Although effective, TUSIAD is well-known in Turkey for its timidity and oversensitivity when it comes to political issues. However, the menace brought on by looming political instability obliged Yilmaz to touch upon certain issues during his association’s annual congress. Yilmaz noted that there are growing concerns about the “supremacy of law” and “independence of the judiciary” in Turkey and said because of that, “foreigners will not come to Turkey.”

The words of the TUSIAD chairman, which did not go beyond recalling a basic economic principle concerning the direct linkage between political stability and foreign direct investments in a country, were actually a softer version of what Bremmer had said a day earlier in Davos.

But Yilmaz isn’t Bremmer. Erdogan knows him quite well. Moreover, he does not have immunity like Bremmer, because Yilmaz is a Turkish national.

The next day, Erdogan, in his very typical way, but in an unprecedented manner, retorted, ‘’The chairman of TUSIAD cannot get up and say that the global capital will not come. If he is saying it, then that is treason. Are you threatening your government by saying global capital will not come? You will get the answer you deserve.”
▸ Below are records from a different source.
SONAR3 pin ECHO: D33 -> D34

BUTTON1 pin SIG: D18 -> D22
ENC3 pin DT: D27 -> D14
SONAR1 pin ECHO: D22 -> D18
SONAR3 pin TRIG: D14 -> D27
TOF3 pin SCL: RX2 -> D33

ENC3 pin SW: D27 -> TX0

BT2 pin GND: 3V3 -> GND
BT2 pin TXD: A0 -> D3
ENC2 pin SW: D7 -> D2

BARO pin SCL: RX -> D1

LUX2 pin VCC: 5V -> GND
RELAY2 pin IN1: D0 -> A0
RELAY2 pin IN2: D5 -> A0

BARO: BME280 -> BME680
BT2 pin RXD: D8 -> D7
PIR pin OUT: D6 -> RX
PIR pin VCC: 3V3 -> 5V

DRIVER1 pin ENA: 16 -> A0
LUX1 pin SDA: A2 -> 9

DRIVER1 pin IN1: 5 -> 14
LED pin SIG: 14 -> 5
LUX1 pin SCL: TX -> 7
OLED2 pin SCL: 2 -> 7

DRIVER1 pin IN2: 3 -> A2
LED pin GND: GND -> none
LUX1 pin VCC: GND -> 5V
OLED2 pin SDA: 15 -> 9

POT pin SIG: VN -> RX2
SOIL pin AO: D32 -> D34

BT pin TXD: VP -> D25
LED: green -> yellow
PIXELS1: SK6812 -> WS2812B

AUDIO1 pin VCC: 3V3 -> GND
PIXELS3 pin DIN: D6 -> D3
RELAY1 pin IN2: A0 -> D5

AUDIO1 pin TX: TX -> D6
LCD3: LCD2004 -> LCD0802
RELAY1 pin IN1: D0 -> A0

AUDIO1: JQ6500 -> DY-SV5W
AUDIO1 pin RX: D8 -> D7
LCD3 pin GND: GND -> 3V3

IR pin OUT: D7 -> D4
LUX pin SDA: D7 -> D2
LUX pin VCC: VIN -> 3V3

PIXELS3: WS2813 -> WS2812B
Erdogan then went on to threaten Yilmaz and senior officials: “With what face will you invite this government’s ministers to come to TUSIAD? How will you now come to do business with us?”

This threat was immediately interpreted to mean that the state will put up barricades to solving the problems of the private sector. TUSIAD represents companies that control almost two-thirds of Turkey’s entire industrial production and import-export business. It is also known that in a country like Turkey governments have a major say in economic activities.

It is rare for a prime minister to threaten the chairman of an association of industrialists and businessmen with such language. While many political observers saw this language and style of discourse as proof that Turkey is governed, in Bremmer’s words, by a leader “who needs to be out,” still others read it as a reflection of Erdogan’s desperate mindset. Markets interpreted it as confirmation of the increasing political instability of Turkey.

Nevertheless, Yilmaz was not deterred. Appearing on TV after Erdogan accused him of treason, he rejected the charges, saying it was his duty to make such warnings. He said, “Foreign companies in Turkey are our members. These companies produce more than half of the Turkish economy. I am trying to persuade them that Turkey’s investment atmosphere is attractive.”

The US dollar hit record figures against an ever-weakening Turkish lira. The Turkish Central Bank tried to intervene by selling dollars on the market for the first time in two years. The last time the Central Bank sold foreign currency was in the first of week January 2012, when it injected $155 million into the market to defend the Turkish lira.

This time, when the US dollar reached the psychological threshold of 2.30 Turkish lira, the Central Bank intervened by selling about $3.5 billion, but by the evening of Jan. 23 the dollar parity went over 2.30 Turkish lira. In inter-bank markets the rate climbed to 2.345 Turkish lira on Jan. 24, while on the free market operating at Istanbul’s famous Grand Bazaar it went up to 2.35 Turkish lira.

Erdogan seems not only to have undone Turkey’s economic miracle but also, as long as his bullying attitude and erratic governance continues, Turkey’s exchange reserves may be depleted, which may lead to further deterioration of the economy that in turn will add up to increasing political instability.

It wasn’t long ago when we said Erdogan had transformed himself from an asset into a liability for Turkey.

Last week, he did his best not to disprove our observation about him.

And, at this point, I hope Erdogan will not call me “a traitor to the nation” because of the title and content of this Al-Monitor piece.